Agile requires a new DNA within IT teams
Whether or not they have implemented agile development methods, Kenfield says CIOs know that traditional methodologies are not fast or flexible enough. “I would argue that 10 out of 10 CIOs recognize the need for a different way to provide solution delivery,” he says.
First of all, moving toward agile development means the CIO needs to lead an internal change within IT. For a larger IT organization accustomed to a cumbersome, slow approach, moving towards agile can simply seem foreign. An application development team with a traditional waterfall approach, including governance gates and formal requirements and lengthy test phases, may find trying a project using agile methods tough to tackle beyond a very small team.
“It requires a drastic change in how my team interacts; it’s a different mindset, skillset and team DNA,” says Kenfield. The challenge for the CIO, he explains, is to move beyond the “ingrained” thinking that teams default to for projects requiring lots of early-stage approvals, funding gates, budget releases and the organization of teams.
“We had a large, brand-name client who had 17 documents required to get through their SDLC process,” he says. “They don’t know how agile will even fit in, which can be daunting for CIOs internally who ask, ‘How can we change our delivery methodology so I can leverage agile in the best way?’ ”
Implementing agile, however, is not just about changing how IT delivers, but requires a significant change in the relationship and interaction between IT and the business in terms of how they work together. “Without change on the business side, IT teams can become frustrated with the agile process and begin to feel like it is more trouble than it is worth,” he says.
CIOs need to build a bridge between business leaders and IT
Even if the CIO does get internal teams to move toward agile, the onus is on business leaders to change as well. Traditionally, a department head might sign a requirements document and the IT team would go away and build an application, pulling the business back in when it is time for UAT. Agile methods, however, don’t work this way: Instead, business and product owners need to be constantly involved throughout the process, something they might not be used to.

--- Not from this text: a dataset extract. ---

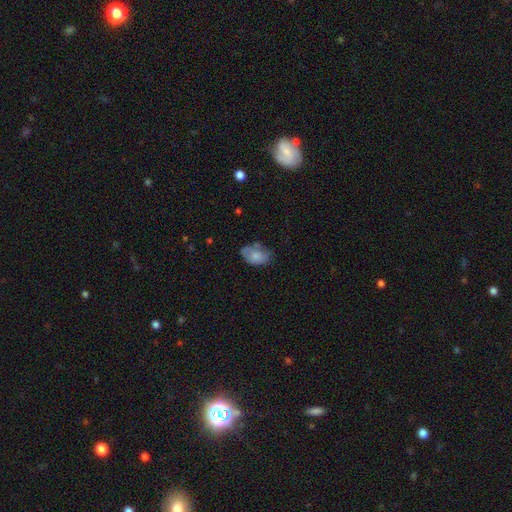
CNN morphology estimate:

“The concept of agile is about specific teams of functional business people that understand what they want, who get together with technical people that can build and work interactively,” says Kenfield. The focus is on getting needs built out, validating and moving forward to get something working faster, as opposed to going away and building to match an exact design document. With agile, for example, the IT team would show its progress every couple of weeks, so product owners need to be very committed to meeting in working teams, Kenfield explains. “CIOs have an absolute challenge in getting business owners to step into their side of the equation and get deeply involved.”
The CIO focus, according to the Harvey Nash/KPMG CIO survey, has moved beyond “keeping the lights on” to creating business value. With no end in sight for digital transformation, CIOs are under pressure to promote that business value, which agile can help with.
“All CIOs know they have to get better at this, and most see agile development methods as a way to do that,” says Kenfield. “It’s only the tip of the iceberg — the momentum we see agile gaining will continue.”
But building a bridge between IT teams and business leaders is a must for the CIO, since business involvement is essential for agile development success.
“There has to be constant interaction and a willingness for business leaders to say they can live without this, or this is not exactly what they meant,” he says. When that doesn’t happen, agile development breaks down: “Then, you’re left with the worst of both worlds: You built something they didn’t like, faster.”